Pros and cons of liquidating 401k
While being mortgage-free is an enviable position to be in, having a shortage of retirement savings is a decidedly unenviable position in which to find yourself.
Gary Foreman is a former financial planner who currently edits The Dollar Stretcher website and newsletters.
But before making the decision, consider whether the opportunity cost is worth it.
Tied to your company: If you quit or lose your job, you typically have to repay your 401(k) loan in full soon thereafter, regardless of the original loan terms.
While I don’t adhere to such a hardline view myself, one thing is certain…
Unless a post is clearly marked "Sponsored", however, products mentioned in editorial articles and reviews are based on the author's subjective assessment of their value to readers, not compensation.

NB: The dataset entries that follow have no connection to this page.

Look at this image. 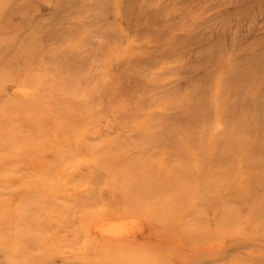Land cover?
I'll return each instance as SVG.
<instances>
[{"label": "rangeland", "instance_id": "rangeland-1", "mask_svg": "<svg viewBox=\"0 0 264 264\" xmlns=\"http://www.w3.org/2000/svg\"><path fill=\"white\" fill-rule=\"evenodd\" d=\"M179 223L264 264V0H0V264H199Z\"/></svg>", "mask_w": 264, "mask_h": 264}, {"label": "bare ground", "instance_id": "bare-ground-1", "mask_svg": "<svg viewBox=\"0 0 264 264\" xmlns=\"http://www.w3.org/2000/svg\"><path fill=\"white\" fill-rule=\"evenodd\" d=\"M28 158L32 159V156ZM199 172H203L201 165ZM86 231L92 241L121 245L142 243L152 234L149 224L143 217L123 213H109L96 217L87 225ZM169 233L168 239L172 238V235H176V238L174 237V243L170 242V245L166 244L165 247L176 254L184 253L196 260L200 259L199 264H213V260L204 262L209 260L215 251V243L208 242L210 235L199 233L193 228H186L183 223L171 226Z\"/></svg>", "mask_w": 264, "mask_h": 264}]
</instances>
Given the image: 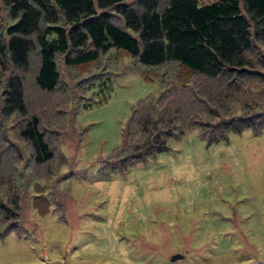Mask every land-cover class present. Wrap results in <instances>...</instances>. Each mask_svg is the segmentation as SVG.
<instances>
[{
  "label": "rangeland",
  "instance_id": "rangeland-1",
  "mask_svg": "<svg viewBox=\"0 0 264 264\" xmlns=\"http://www.w3.org/2000/svg\"><path fill=\"white\" fill-rule=\"evenodd\" d=\"M57 63L56 90L37 91L30 73L26 97L31 113L42 109L53 158L34 166L15 132L20 117L0 121L11 140L0 152V203L17 206L11 219L0 212V264L264 263V130L207 143L204 129L184 126L181 115L178 128H187L168 140V150L100 173L101 160L123 153L131 108L143 107L149 99L141 98L156 97L161 85L144 81L145 69L114 59L113 51L76 69L61 56ZM176 71L165 65L156 72ZM243 86L249 94L241 87L229 97L202 96L211 114L183 92L182 113L216 121L264 110V83Z\"/></svg>",
  "mask_w": 264,
  "mask_h": 264
},
{
  "label": "trees",
  "instance_id": "trees-1",
  "mask_svg": "<svg viewBox=\"0 0 264 264\" xmlns=\"http://www.w3.org/2000/svg\"><path fill=\"white\" fill-rule=\"evenodd\" d=\"M261 47L264 0H0V121L19 116L15 132L29 145L31 163L37 167L49 162L54 153L48 129L40 121L42 109L31 113L26 99L28 75L34 74V89L48 95L60 83L58 56L65 67L76 69L113 51L114 59L129 58L145 69L142 79L157 81L162 90L156 97L141 98L149 100L140 109L131 108L121 134L123 153L101 160L100 173L124 171L168 150V140L181 136L187 127L201 126L207 143L246 129L259 134L264 130V110L216 121L195 120L182 113L187 108L182 94L190 93L191 102L209 114L213 108L202 96H226L241 87L249 94L244 83H264ZM165 65H175L177 71L157 74ZM258 91L262 89L253 90ZM181 115L187 121L180 123L188 125L182 129ZM212 116L217 118V113ZM7 131L0 126V152L2 145H11ZM129 133L130 144L125 138ZM16 210L15 204L9 209L0 203L5 217H15Z\"/></svg>",
  "mask_w": 264,
  "mask_h": 264
},
{
  "label": "water",
  "instance_id": "water-1",
  "mask_svg": "<svg viewBox=\"0 0 264 264\" xmlns=\"http://www.w3.org/2000/svg\"><path fill=\"white\" fill-rule=\"evenodd\" d=\"M257 264H264V263H257Z\"/></svg>",
  "mask_w": 264,
  "mask_h": 264
}]
</instances>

I have enough in savings to make up the difference. That being said, you can withdraw Roth IRA contributions at any time, without taxes or penalty.
But beware the potential pitfalls: Your plan may allow you to withdrawal from your retirement savings for a first-time home purchase or an emergency (such as medical or funeral expenses).
Withdrawals have stricter rules and bigger consequences.
Your 401(k) is a retirement account, and it serves you best in that capacity.
But you can save a lot in interest by using a 401(k) loan to pay off credit card debt, Harvard Business School professor and behavioral economist John Beshears says.